BFMTV

Gleeden attaqué en justice par des associations catholiques

Gleeden revendique un million de membres en France.

Gleeden revendique un million de membres en France. - Loic Venance - AFP

Les Associations familiales catholiques ont assigné Gleeden devant le tribunal de Paris pour contester sa légalité. Elles accusent le site spécialisé dans les aventures extra-conjugales de promouvoir l'infidélité et de briser des familles.

Les catholiques conservateurs entrent en croisade contre l'infidélité. Les Associations familiales catholiques (AFC) ont décidé d'assigner devant le tribunal de grande instance de Paris la société éditrice de Gleeden, Black Divine, pour "contester la légalité du site et de ses communications publicitaires".
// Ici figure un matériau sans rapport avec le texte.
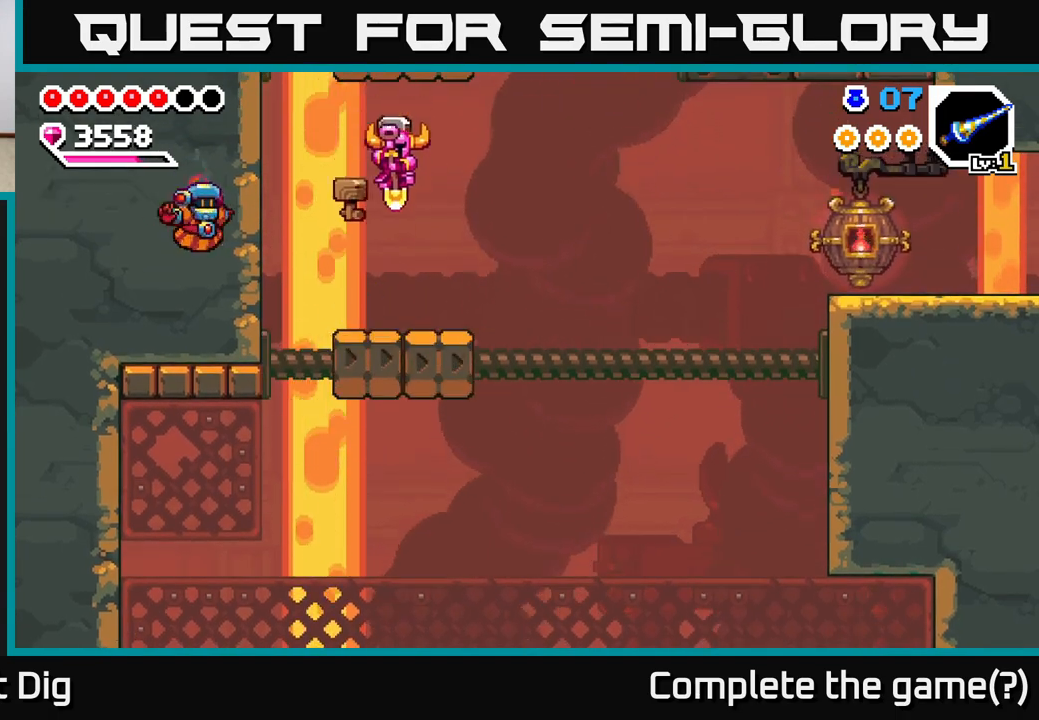
{"buttons": ["DPAD_DOWN"], "right_stick": "center", "events": [[250, "DPAD_RIGHT", "down"], [383, "DPAD_RIGHT", "up"]]}
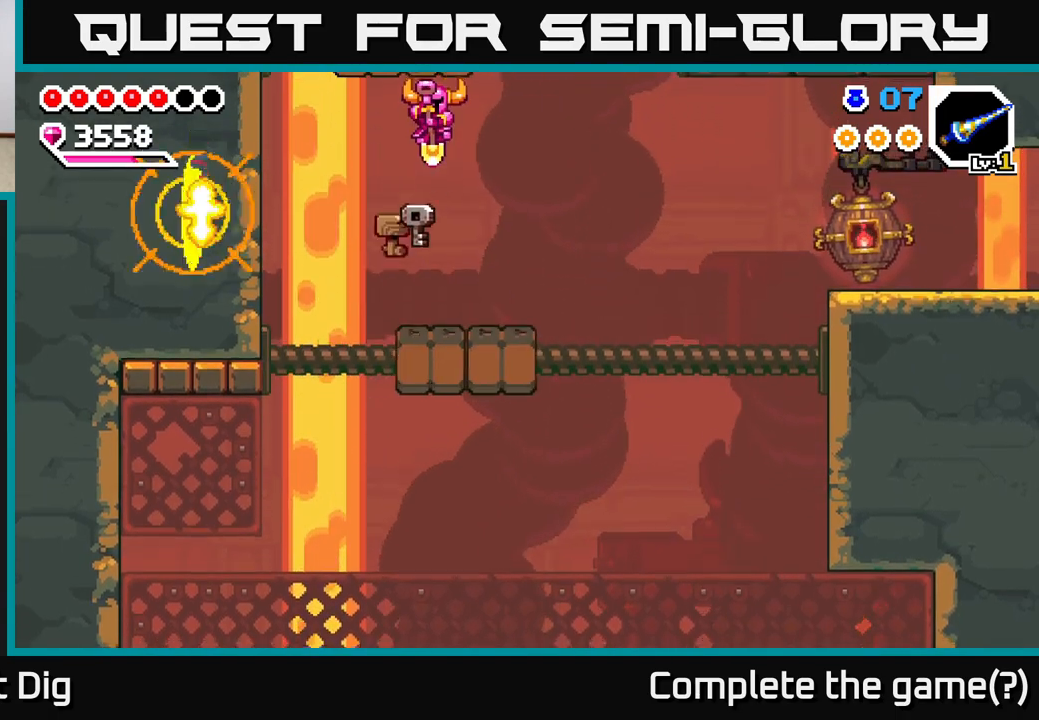
{"buttons": ["DPAD_DOWN", "DPAD_RIGHT"], "right_stick": "center", "events": [[100, "DPAD_RIGHT", "down"], [217, "DPAD_RIGHT", "up"], [417, "DPAD_RIGHT", "down"]]}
Derrière cette procédure se cache en réalité, pour les catholiques, une tentative de défendre les valeurs familiales. Ces derniers considèrent que le site spécialisé dans les aventures extraconjugales fait la promotion de l'adultère et ce en dépit du Code civil. Gleeden, en facilitant "l'adultère", fait "la promotion publique de la duplicité, du mensonge et de la violation de la loi", développe les AFC.

"Des drames familiaux"

Si l'infidélité n'est plus une faute pénale depuis 1975, l'article 212 du Code civil dispose que "les époux se doivent mutuellement respect, fidélité, secours, assistance", expose Me Henri de Beauregard, l'avocat des associations catholiques. "La convention entre le site et ses membres est irrégulière car basée sur la promotion de comportements illicites", les rencontres extraconjugales, estime Me de Beauregard.

De cette illégalité découlerait également une atteinte à la morale et à la famille."Derrière l'infidélité, il y a des enfants, des familles brisées, des drames familiaux", prévient l'avocat.

Une campagne publicitaire retirée

Les catholiques conservateurs peuvent déjà se satisfaire d'une première victoire obtenu la semaine dernière avec le retrait dans certaines villes d'une campagne d'affichage de Gleeden sur des bus. La publicité évoquait la tentation de Eve avec une pomme croquée et le slogan "Le 1er site de rencontres extraconjugales".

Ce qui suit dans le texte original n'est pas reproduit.